### Tasks for this exercise
(1) In the Learning to Work hearing summary, how much of LTW's roughly $43 million is baseline funding?
(2) Extend the Learning to Work hearing summary from its final sentence.

### Exercise passage
↓↓↓
Students’ testimony: Several students from transfer charter schools said exclusion from LTW deprives them of paid internships and career supports. Seventeen‑year‑old Josiah Irizarry, a student at Urban Dove Charter School, told the committee he was accepted into a transfer charter school after being turned away from a district transfer school and that "when I got to Urban Dove and asked about Learning to Work, I was told they didn't get the program because they are a charter school. How is that fair?" He and other students said they missed internship opportunities and the paid supports that allow interns to balance work and school.

DOE and LTW details

- Program size and contracts: Melanie Mack said LTW currently operates at about $43 million. She said $12 million is baseline funding; $31 million has been provided annually since federal stimulus funding expired but is "not yet baselined." Mack said those funds are distributed through full‑value contracts to 19 CBO partners serving 46 transfer schools in the superintendent's portfolio and additional YABC sites.

- RFP timeline and baselining: DOE told the committee the LTW RFP is on track to be released within a month (DOE testimony: "by November"). DOE said its finance office continues to advocate with the mayor’s office and OMB to baseline the $31 million. Mack said the RFP and contract design drew on two years of engagement with students, school staff and CBO partners.
↑↑↑
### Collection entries
↓↓↓
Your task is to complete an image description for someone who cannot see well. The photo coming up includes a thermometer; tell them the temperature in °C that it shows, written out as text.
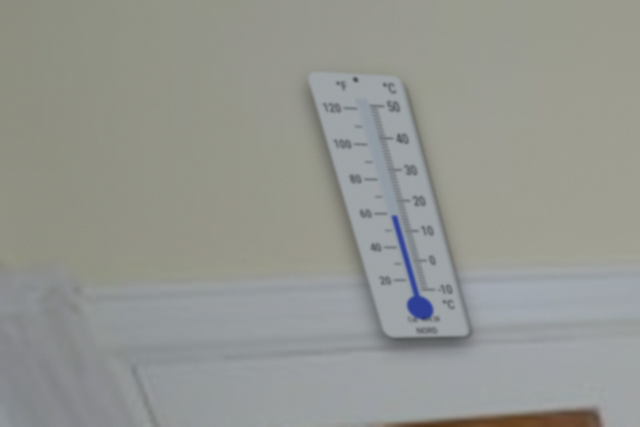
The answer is 15 °C
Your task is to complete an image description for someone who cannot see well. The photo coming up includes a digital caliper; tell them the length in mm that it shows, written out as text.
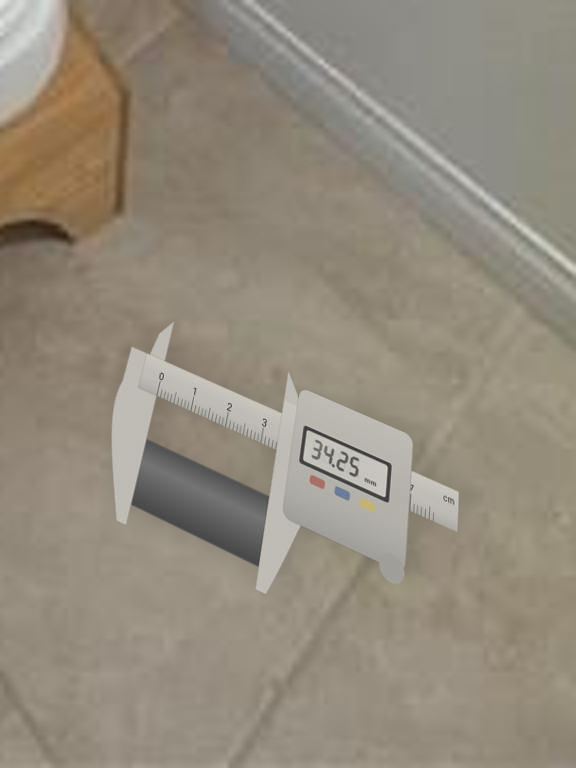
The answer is 34.25 mm
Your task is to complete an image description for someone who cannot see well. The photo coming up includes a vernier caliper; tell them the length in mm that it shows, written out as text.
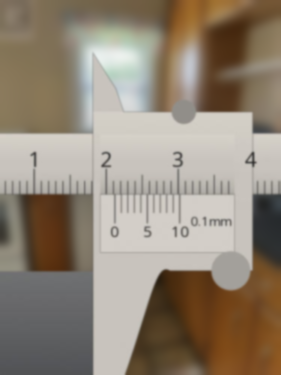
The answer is 21.2 mm
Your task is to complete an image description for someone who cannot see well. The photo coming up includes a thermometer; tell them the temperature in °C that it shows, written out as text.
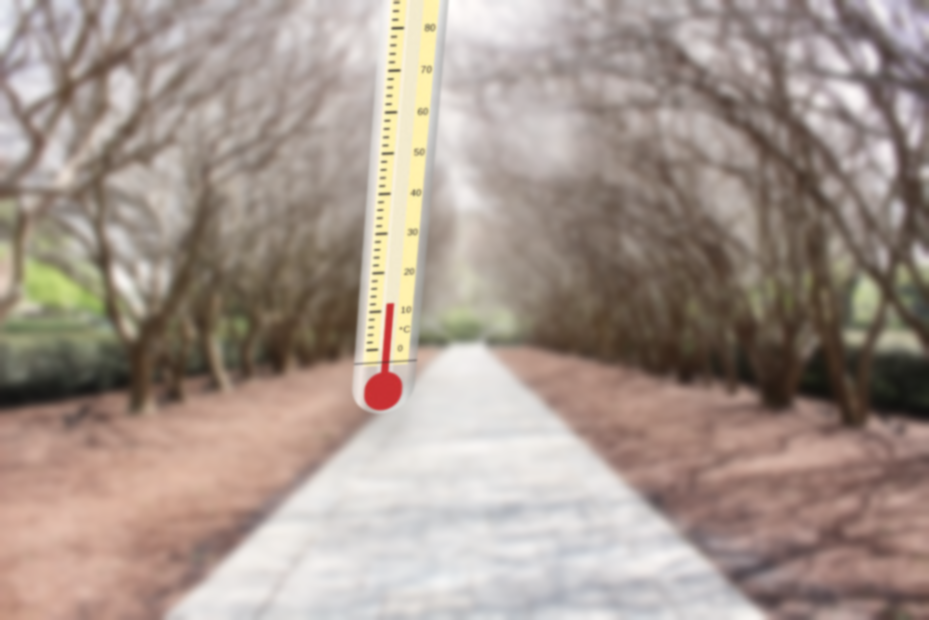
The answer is 12 °C
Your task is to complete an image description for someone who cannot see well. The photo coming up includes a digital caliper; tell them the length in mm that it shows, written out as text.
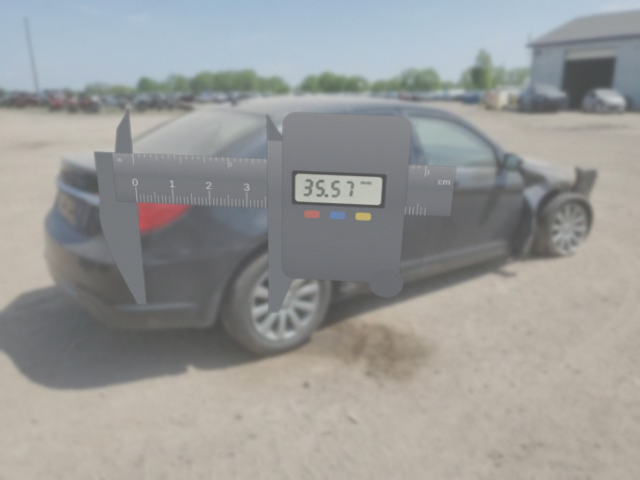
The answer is 35.57 mm
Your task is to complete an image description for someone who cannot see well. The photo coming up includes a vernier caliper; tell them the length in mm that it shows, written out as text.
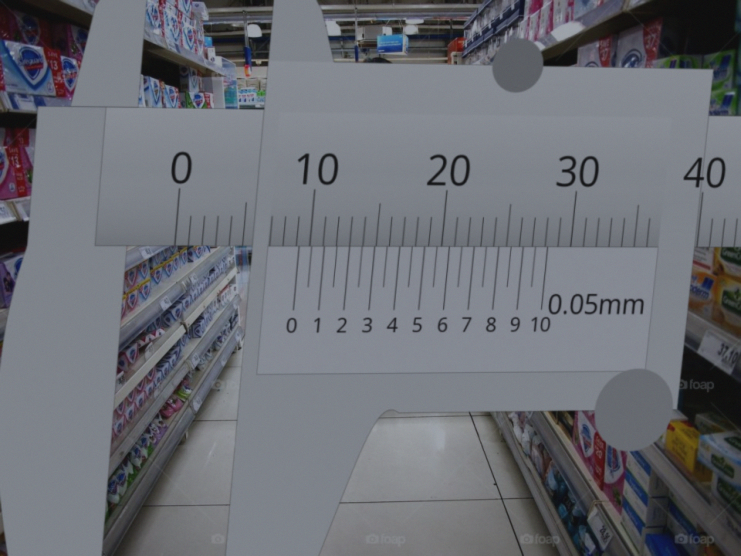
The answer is 9.2 mm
↑↑↑
### Answers in order
(1) $12 million is baseline funding.

(2)
Charter leaders’ arguments

Charter transfer representatives said the requested change is a modest increase relative to DOE’s total budget. "Including charter transfer schools in the Learn to Work program is a rounding error," said Jay Nanda (Urban Dove). New Ventures and New Dawn alumni and leaders described unpaid internship barriers and argued paid placements increase attendance, credits and graduation for students who otherwise must work to support families.

Next steps

DOE committed to release an RFP in the near term and to provide the full list of active CBO contractors to the council. Council members and advocates said they will press for baselining the $31 million and for the RFP to permit a broader footprint so charter transfer schools are not excluded from paid internships.